To do.
• 1. According to the post on learning Twisted, which method do you call to start the reactor?
• 2. Carry on writing the post on learning Twisted, picking up after its last line.

Passage for review.
Why I'm writing this

Twisted has enabled me to do some amazing things -- things I hadn't thought possible. Others haven't had the same delightful experience. Their descriptions of Twisted include less glowing adjectives. My intent with this and related posts is to ameliorate some of those adjectives.

I'm borrowing conceptually from JP Calderone's excellent Twisted Web in 60 Seconds series by keeping these posts relatively short. Also, there's KRONDO blog's Twisted Introduction, another great series for learning Twisted (and general Asynchronous Programming).

Bomberman

Bomberman is great! So, let's make it. By the end (or maybe somewhere in the middle) of these Bite-sized Twisted posts, I'm hoping that some semblance of a Bomberman clone emerges. That's the goal, at least.

Also, am I the only one who thought Super Smash Bros should have included Bomberman? And MegaMan?

The Reactor

The reactor is central to Twisted. You may not always interact with it directly, but it'll almost always be there, reacting away. To start the reactor, call its run method:

from twisted.internet import reactor
reactor.run()

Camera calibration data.
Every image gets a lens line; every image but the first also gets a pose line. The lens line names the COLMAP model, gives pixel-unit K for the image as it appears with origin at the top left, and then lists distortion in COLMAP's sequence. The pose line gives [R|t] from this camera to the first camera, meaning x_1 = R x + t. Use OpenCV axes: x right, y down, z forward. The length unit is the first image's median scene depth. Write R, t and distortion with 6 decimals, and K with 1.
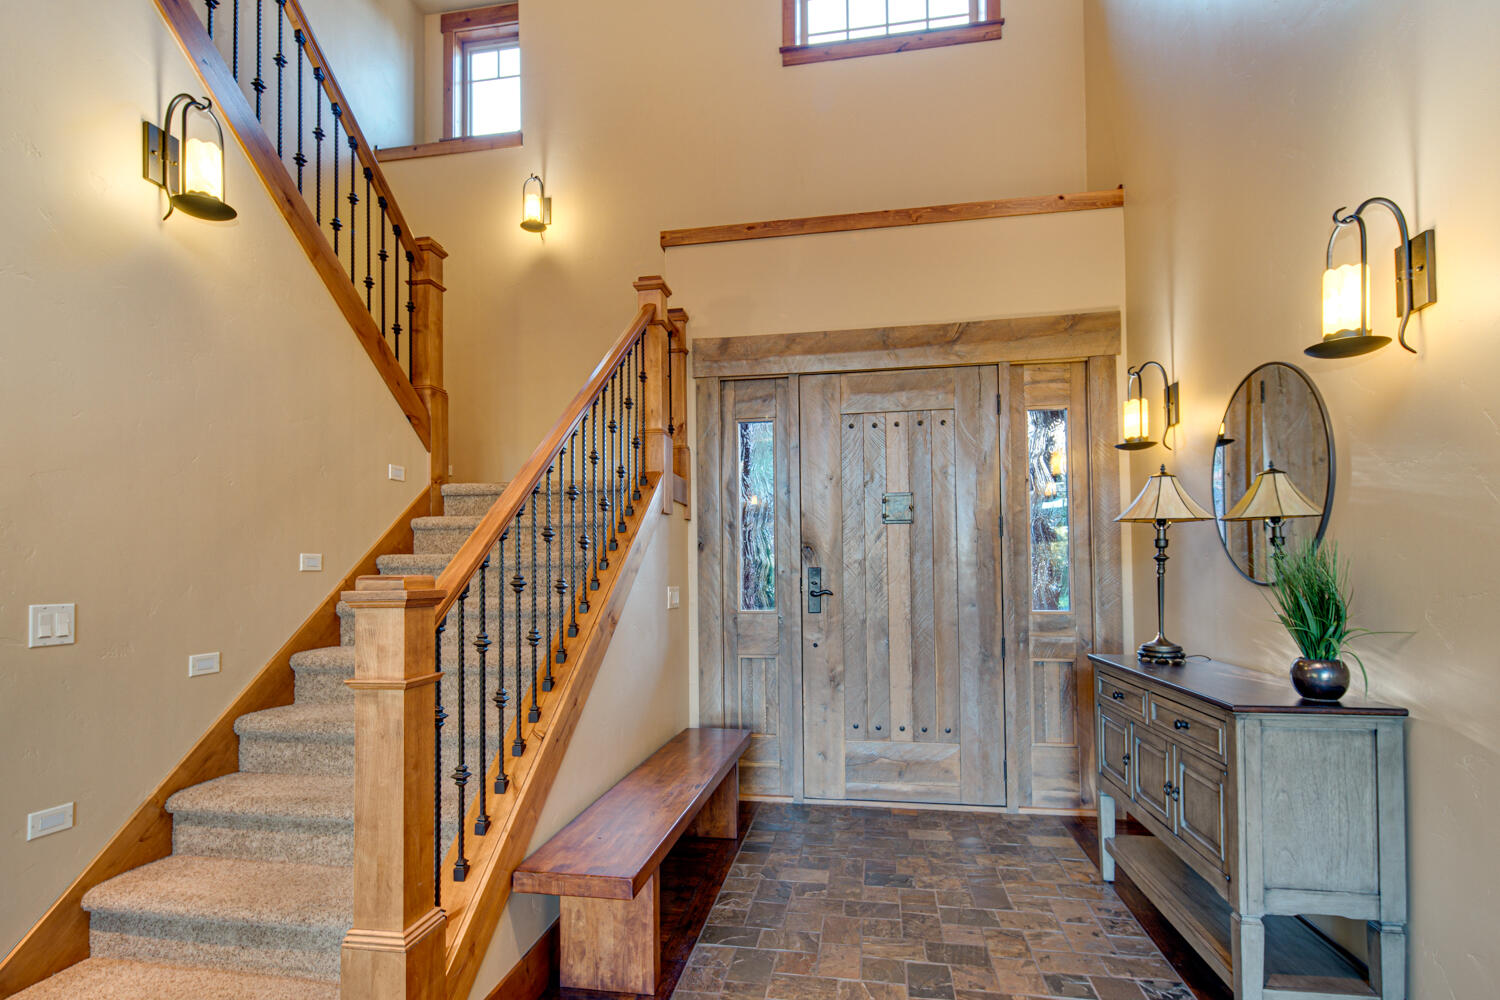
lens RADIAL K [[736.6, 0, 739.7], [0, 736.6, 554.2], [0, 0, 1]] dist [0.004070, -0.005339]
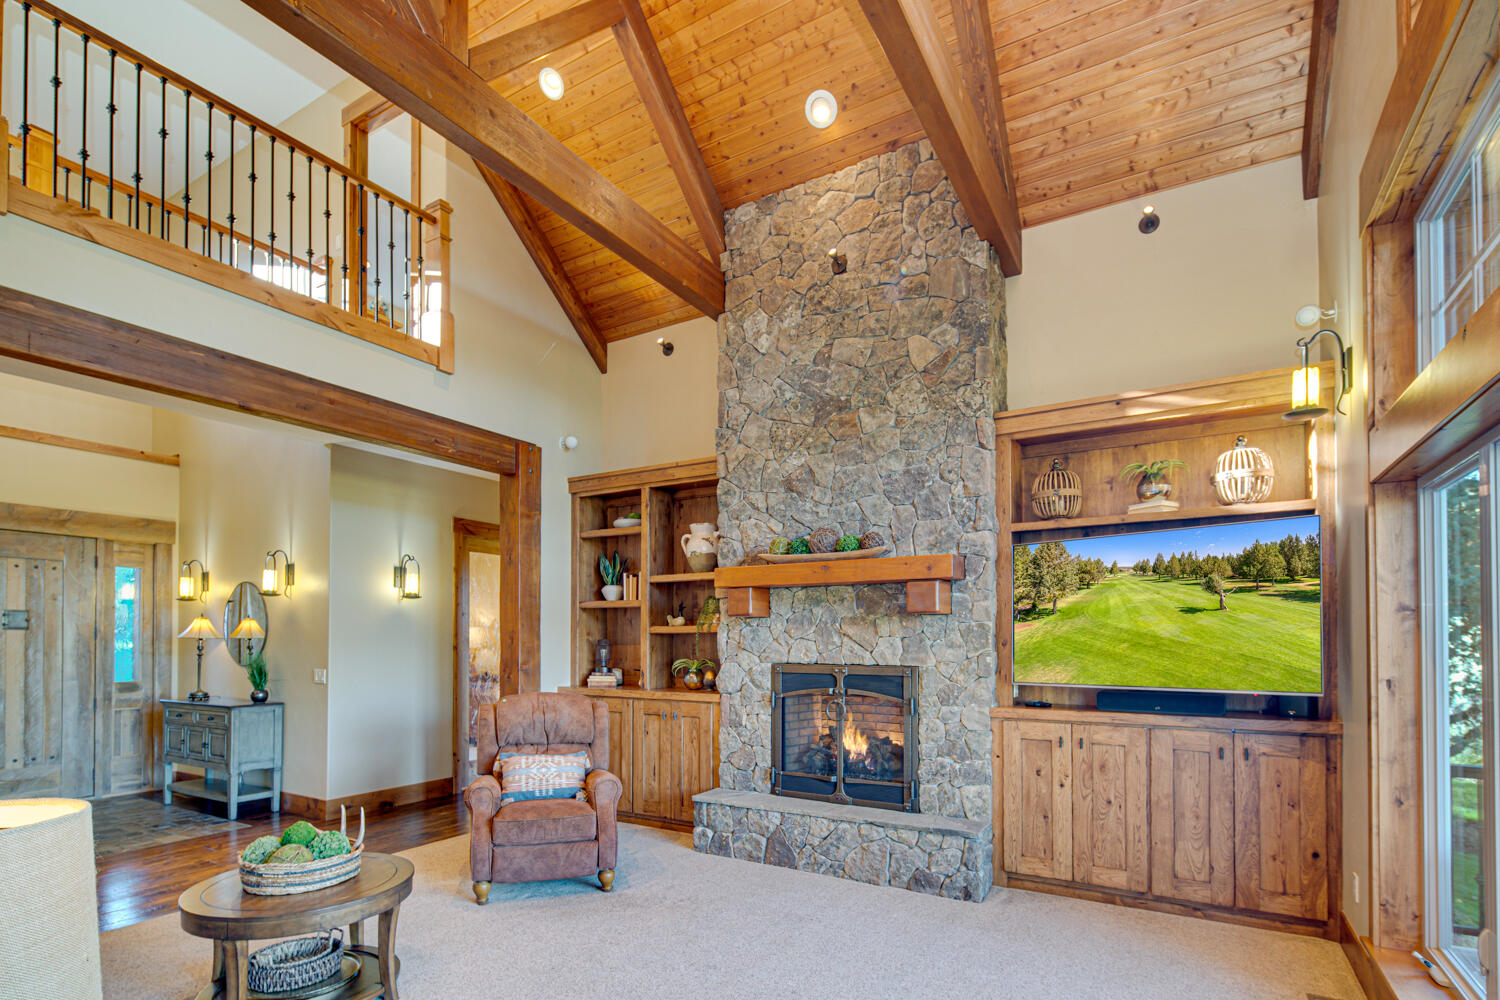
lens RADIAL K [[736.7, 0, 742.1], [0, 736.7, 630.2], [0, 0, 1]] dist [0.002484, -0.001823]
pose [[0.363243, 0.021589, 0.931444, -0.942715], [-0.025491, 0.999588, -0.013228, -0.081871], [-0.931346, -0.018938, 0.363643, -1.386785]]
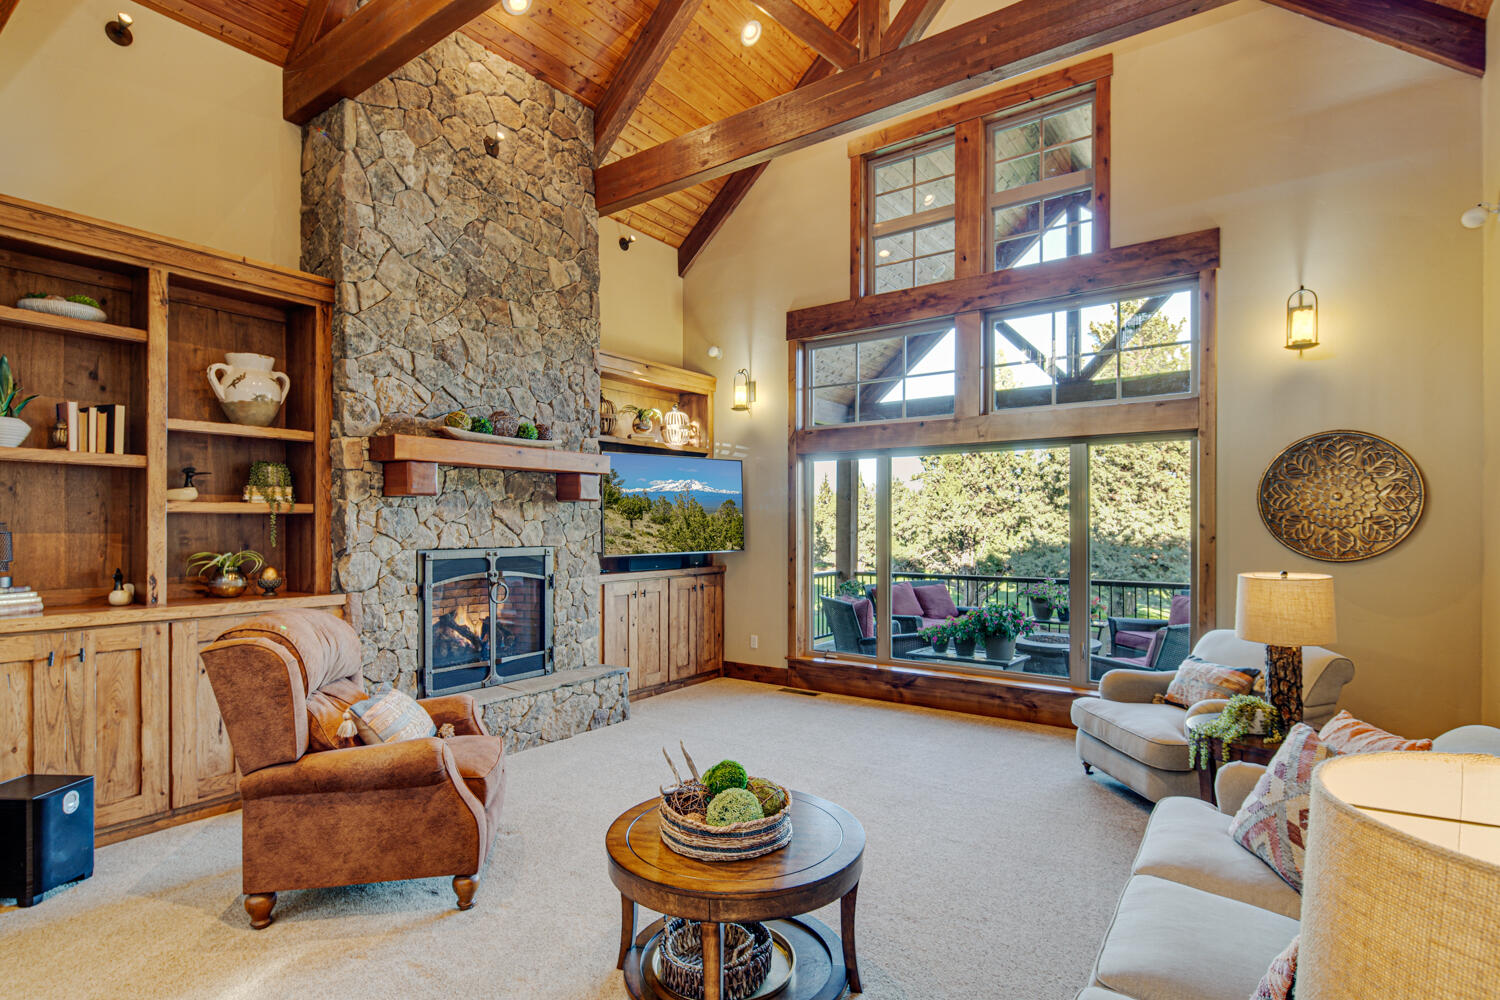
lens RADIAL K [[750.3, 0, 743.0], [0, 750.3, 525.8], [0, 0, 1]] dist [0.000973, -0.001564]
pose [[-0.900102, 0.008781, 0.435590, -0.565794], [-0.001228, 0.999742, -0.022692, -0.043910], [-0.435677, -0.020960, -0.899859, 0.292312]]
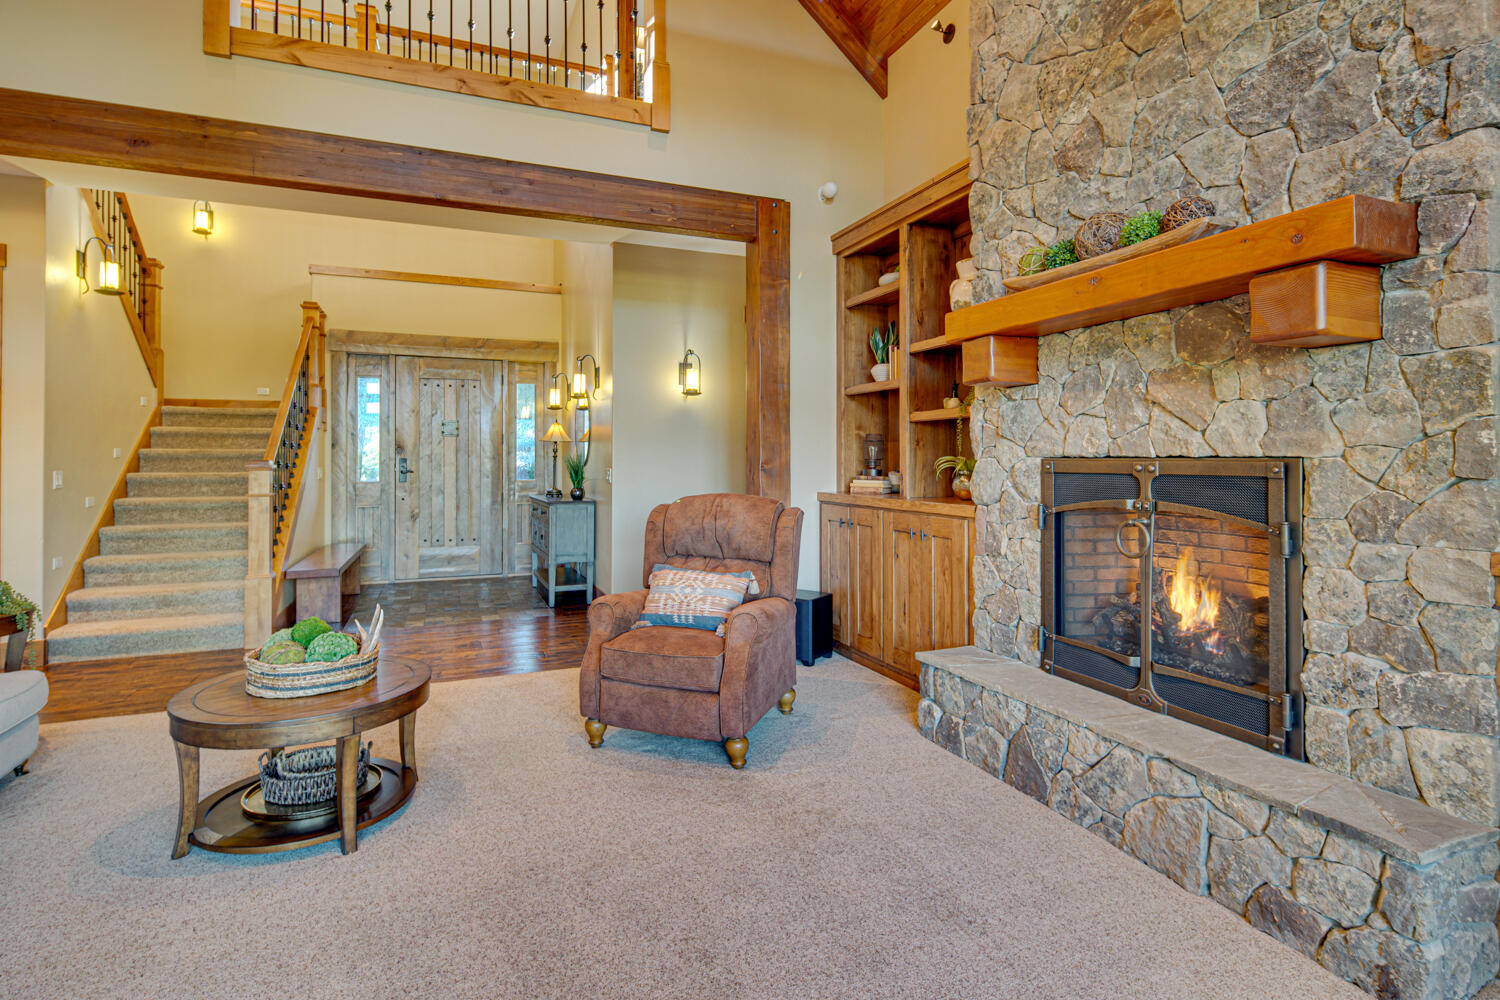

Activity answers.
• 1. The reactor's run method.

• 2.
snippet1.py

Run this code and you'll see it hang:


Nothing != Something

You might be tempted to say, "nothing happened." Don't say that. Something happened; in fact it's still happening, and will continue to happen until you stop it (press Control-C). The something happening is the reactor running. To prove it, run this code:

from twisted.internet import reactor
print 'Hello,'
reactor.run()
print 'world!'
snippet2.py

You should see the Hello, but won't see the world! until you stop the reactor:

Hello,
^Cworld!

(The ^C is what my terminal prints when I press Control-C)

What does the reactor do?

The reactor reacts to events. One kind of event it can react to is the passage of time (scheduled events):

from twisted.internet import reactor
reactor.callLater(2, reactor.stop)
reactor.run()
snippet3.py

snippet3.py tells the reactor to call reactor.stop after 2 seconds, then it starts the reactor with reactor.run(). After 2 seconds, reactor.stop is called, stopping the reactor, and the process exits.

The first argument to reactor.callLater is the number of seconds to wait before calling the function. The second argument is the function to call. It's important that it's reactor.stop, not reactor.stop(). reactor.callLater expects the reference to the function, not the result of the function. Passing function references is a common idiom in the Twisted API.

Also, you can read the callLater docs for yourself. (See twisted.internet.interfaces.IReactorTime.callLater as it says)

Make a bomb

If we're going to make Bomberman, we'll need bombs. Bombs have fuses. Let's light some fuses:

from twisted.internet import reactor

def explode(message):
print 'BOOM! ' + message

reactor.callLater(1, explode, 'first one')
reactor.callLater(2, explode, 'second one')
reactor.callLater(3, reactor.stop)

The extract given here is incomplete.